Circadian rhythms in cortisol and testosterone in both blood and cerebrospinal fluid (CSF) were studied in four groups of male and female talapoin monkeys. Samples were taken 4 h apart under two conditions: whilst the sexes were kept separate (isosexual) and again after 24 h of interaction (heterosexual). There were similar rhythms in cortisol in males and females during the isosexual condition, though in blood (but not in CSF) mean levels were higher in females. Heterosexual interaction increased cortisol levels in both sexes (though more so in males), and also altered the shape of the rhythm, acrophase being delayed by 4 h in males and by 2 h in females. The amplitude of the rhythm was not altered. Cortisol levels were positively correlated in both males and females with the amount of aggression received from other males, but not from females nor with the animals' social rank.
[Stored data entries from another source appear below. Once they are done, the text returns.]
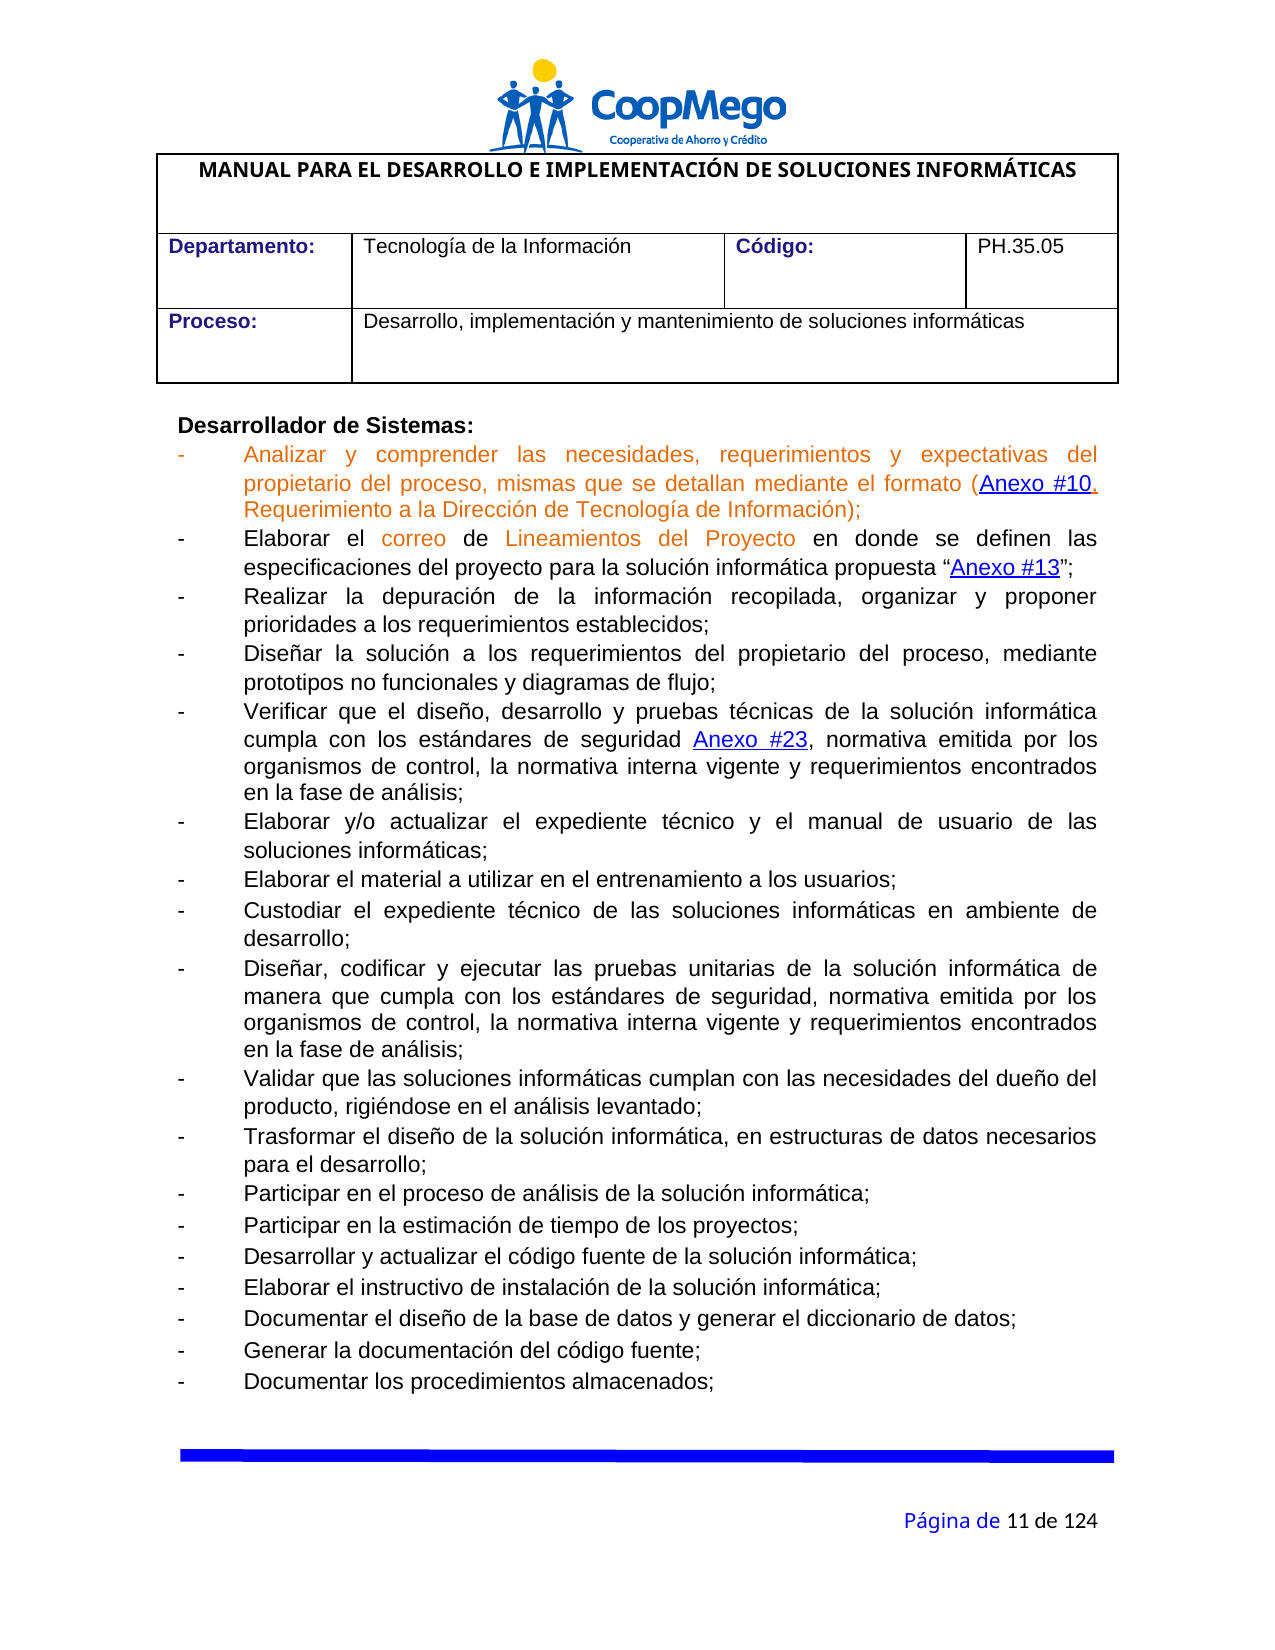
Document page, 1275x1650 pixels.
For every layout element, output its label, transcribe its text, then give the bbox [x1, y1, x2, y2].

text Documentar los procedimientos almacenados; [177, 1365, 1098, 1396]
text Participar en la estimación de tiempo de los proyectos; [177, 1208, 1098, 1240]
text Desarrollador de Sistemas: [177, 412, 1098, 438]
text Desarrollar y actualizar el código fuente de la solución informática; [177, 1240, 1098, 1271]
text Documentar el diseño de la base de datos y generar el diccionario de datos; [177, 1302, 1098, 1333]
picture [488, 59, 787, 153]
text Analizar y comprender las necesidades, requerimientos y expectativas del propietario del proceso, mismas que se detallan mediante el formato (Anexo #10, Requerimiento a la Dirección de Tecnología de Información); [177, 438, 1098, 522]
text Elaborar y/o actualizar el expediente técnico y el manual de usuario de las soluciones informáticas; [177, 805, 1098, 863]
text Verificar que el diseño, desarrollo y pruebas técnicas de la solución informática cumpla con los estándares de seguridad Anexo #23, normativa emitida por los organismos de control, la normativa interna vigente y requerimientos encontrados en la fase de análisis; [177, 695, 1098, 805]
text Trasformar el diseño de la solución informática, en estructuras de datos necesarios para el desarrollo; [177, 1120, 1098, 1177]
text Generar la documentación del código fuente; [177, 1333, 1098, 1365]
text Diseñar la solución a los requerimientos del propietario del proceso, mediante prototipos no funcionales y diagramas de flujo; [177, 637, 1098, 695]
text Participar en el proceso de análisis de la solución informática; [177, 1177, 1098, 1208]
text Custodiar el expediente técnico de las soluciones informáticas en ambiente de desarrollo; [177, 894, 1098, 952]
text Realizar la depuración de la información recopilada, organizar y proponer prioridades a los requerimientos establecidos; [177, 580, 1098, 637]
text Validar que las soluciones informáticas cumplan con las necesidades del dueño del producto, rigiéndose en el análisis levantado; [177, 1062, 1098, 1120]
text Elaborar el instructivo de instalación de la solución informática; [177, 1271, 1098, 1302]
text Elaborar el correo de Lineamientos del Proyecto en donde se definen las especificaciones del proyecto para la solución informática propuesta “Anexo #13”; [177, 522, 1098, 580]
text Elaborar el material a utilizar en el entrenamiento a los usuarios; [177, 863, 1098, 894]
text Diseñar, codificar y ejecutar las pruebas unitarias de la solución informática de manera que cumpla con los estándares de seguridad, normativa emitida por los organismos de control, la normativa interna vigente y requerimientos encontrados en la fase de análisis; [177, 952, 1098, 1062]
Circadian rhythms in serum testosterone in males were also altered by heterosexual interaction. Access to females delayed acrophase by 2 h, but had no effect on mean levels (unlike the effect on cortisol). As for cortisol, the amplitude of the testosterone rhythm remained unchanged. Serum testosterone was negatively correlated with aggression from males, but not from females nor with sexual interaction. This was associated with a pronounced decrease in the levels of testosterone during the night, not observed in males receiving no aggression from others. There was a non-significant trend towards a positive correlation between social rank and serum testosterone.

These results show that social behaviour in groupliving primates has major effects on the parameters of the circadian pattern of secretion of both cortisol and testosterone. Aggression received from males seems to be a potent factor associated with the daily rhythms in both hormones, though there may be rank-related effects in the case of testosterone.